Вер уже видел противника – тот мчался навстречу на белом жеребце с начинающего розоветь востока. От солнечных лучей шерсть коня и доспехи грозного Сульде отсвечивали алым. И отроги гор из синих тоже сделались алыми, будто кто-то обрызгал их кровью. И небо неестественно и густо алело все больше и больше. И даже всходящее солнце казалось багровым, больным и страшным.

– Мне не нравится этот тип, – сообщил Пегас. – Тут, кстати, припомнился мне еще один стих…

– Помолчи, будь другом! – оборвал его Вер.

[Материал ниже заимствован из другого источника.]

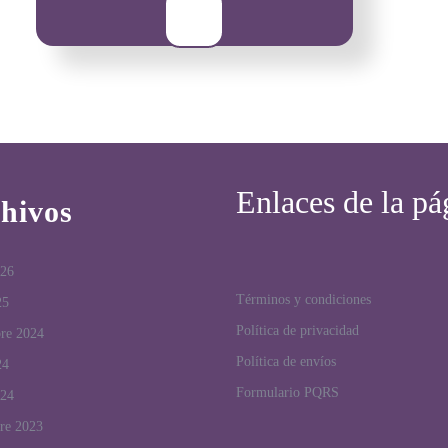
Enlaces de la pá
hivos
026
Términos y condiciones
25
Política de privacidad
bre 2024
Política de envíos
24
Formulario PQRS
024
re 2023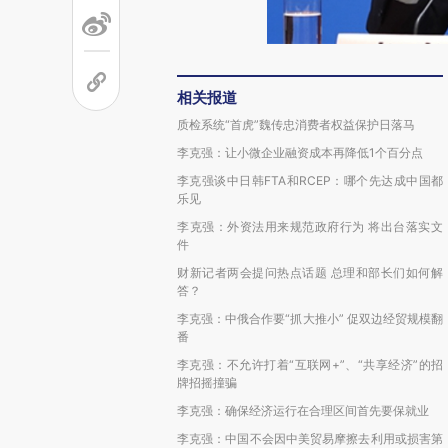
相关报道
质检系统“首虎”魏传忠消费者权益保护日落马
李克强：让小微企业融资成本再降低1个百分点
李克强谈中日韩FTA和RCEP：哪个先达成中国都
乐见
李克强：外资法用来规范政府行为 将出台落实文
件
财新记者两会提问热点话题 总理和部长们如何解
答？
李克强：中俄合作要“抓大推小” 促双边经贸规模翻
番
李克强：不允许打着“互联网+”、“共享经济”的招
牌招摇撞骗
李克强：确保经济运行在合理区间首先要保就业
李克强：中国不会因中美贸易摩擦去利用或损害第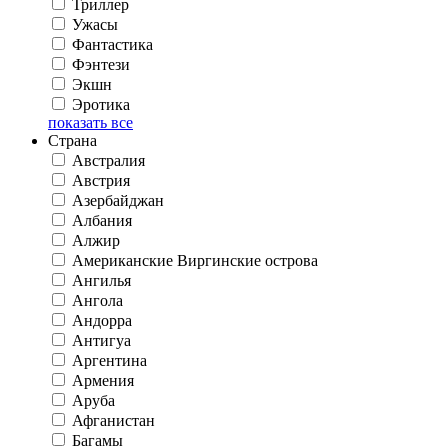
Триллер
Ужасы
Фантастика
Фэнтези
Экшн
Эротика
показать все
Страна
Австралия
Австрия
Азербайджан
Албания
Алжир
Американские Виргинские острова
Ангилья
Ангола
Андорра
Антигуа
Аргентина
Армения
Аруба
Афганистан
Багамы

Он вдруг понял, что Пегас невыносимо трусит. И он сам – тоже, как ни пытался это скрыть. Сульде вызывал ужас. Своей силой и своей чуждостью. Ужас разрастался внутри Вера ледяным кристаллом и парализовал. Если бы Вер был человеком, он бы приготовился умереть. Но он был бессмертен и мог только проиграть.

Логос обнажил меч и помчался навстречу богу войны. Пегас резво перебирал ногами и махал крылышками. Кажется, конь поэтов еще пытался что-то цитировать, но Логос его не слушал.

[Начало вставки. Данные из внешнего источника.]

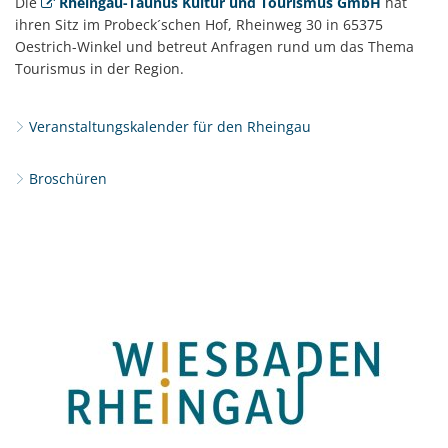
Kultur
Die
Rheingau-Taunus Kultur und Tourismus GmbH
hat
ihren Sitz im Probeck´schen Hof, Rheinweg 30 in 65375
und
Oestrich-Winkel und betreut Anfragen rund um das Thema
Tourismus
Tourismus in der Region.
GmbH
Veranstaltungskalender für den Rheingau
Broschüren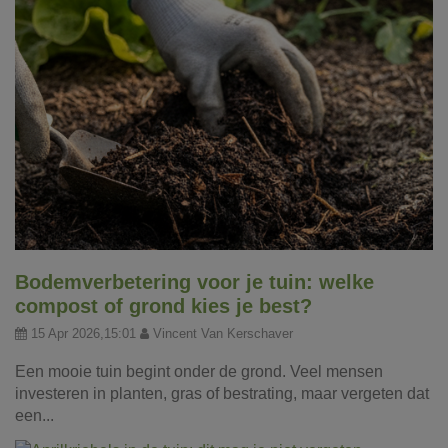
Bodemverbetering voor je tuin: welke
compost of grond kies je best?
15 Apr 2026,15:01
Vincent Van Kerschaver
Een mooie tuin begint onder de grond. Veel mensen
investeren in planten, gras of bestrating, maar vergeten dat
een...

Лицо Сульде, желтое, с узкими черными глазами, ухмылялось. Зеленый огонь из меча бога войны ударил в сверкающий броненагрудник Логоса, и во все стороны брызнули искры. Небосклон вместо багровых тонов озарился тем же едким зеленым светом, а Сульде вдруг разросся и сделался огромен, и копыта его коня попирали горы. Пегас мчался навстречу чудовищному богу, и зеленое пламя обвело зловещим ореолом крылья коня. Вер попытался и себя ощутить таким же огромным и непобедимым, исторгающим убийственный огонь, но лишь желтые зарницы вспыхнули где-то вдалеке, и едва слышные разряды грома запоздало прикатились, к подножию гор, встревожив Нисибис и заставив осажденных высыпать на стены. А Сульде вновь дохнул зеленым огнем, и пламя ударило Логосу в лицо, от нестерпимой боли юный бог ослеп, а Пегас жалобно заржал. Логос ударил коня по крупу и, превозмогая боль, ринулся навстречу врагу, ничего не чувствуя, кроме пылающей боли. Наконец клинок его зазвенел, коснувшись клинка Сульде, и сотни белых молний брызнули по небосклону.

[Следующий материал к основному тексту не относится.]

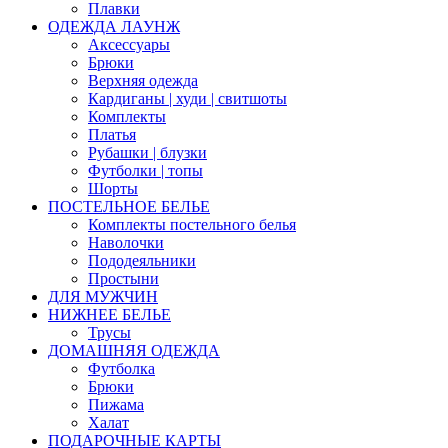
Плавки
ОДЕЖДА ЛАУНЖ
Аксессуары
Брюки
Верхняя одежда
Кардиганы | худи | свитшоты
Комплекты
Платья
Рубашки | блузки
Футболки | топы
Шорты
ПОСТЕЛЬНОЕ БЕЛЬЕ
Комплекты постельного белья
Наволочки
Пододеяльники
Простыни
ДЛЯ МУЖЧИН
НИЖНЕЕ БЕЛЬЕ
Трусы
ДОМАШНЯЯ ОДЕЖДА
Футболка
Брюки
Пижама
Халат
ПОДАРОЧНЫЕ КАРТЫ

Противник был чудовищен и необорим, а Логос перед ним – беспомощен и жалок. Но он должен был сражаться несмотря ни на что…

Кажется, он что-то кричал. Он пытался представить все совершенство этого мира, всю его неповторимую красоту, чтобы в этом совершенстве и в этой красоте почерпнуть силу. На мгновение к Веру вернулось зрение. Боль отступила. Он вспомнил, что во всей Империи не было лучшего бойца, нежели он, и представил, что вся мощь Империи сосредоточена в его клинке. Вся неколебимая сила логики, совершенство риторики, мудрость философии, вдохновение поэзии, справедливость законов, красота живописи, мощь архитектуры – все, что только пришло на ум, он призвал себе в помощь. И все это разлетелось стеклом от одного удара всемогущего бога войны.

И пока меч Вера, выбитый из рук, кувыркался в воздухе, рассыпая вокруг потоки белого огня, Сульде обрушил сокрушительный удар на голову беспомощного бога.

Последнее, что слышал Логос, – это жалобное ржанье Пегаса.

Элий смотрел неотрывно на зеленое пламя, что заливало небо. Оно то бледнело, делаясь лимонным, то разгоралось, становясь изумрудным, и наконец приобрело совершенно невозможный ядовитый оттенок. Элий слышал отдаленные раскаты грома. Странные раскаты. Они напоминали звон клинков двух разъяренных гладиаторов. Интересно, какие желания исполняют неведомые бойцы, чья ярость заставляет пылать небосвод? Элий ждал. Ослепительные молнии сыпались дождем, мелькнул чей-то силуэт – белый на фоне зеленого. Вопль, переполненный болью и ужасом, усиленный тысячекратным эхом, метался в горах. А затем потоки багрового света, как реки крови, хлынули с востока.

Цезарь судорожно вздохнул, сознавая, что исход битвы решен.

Безлапка, сидящий у его ног, протяжно завыл.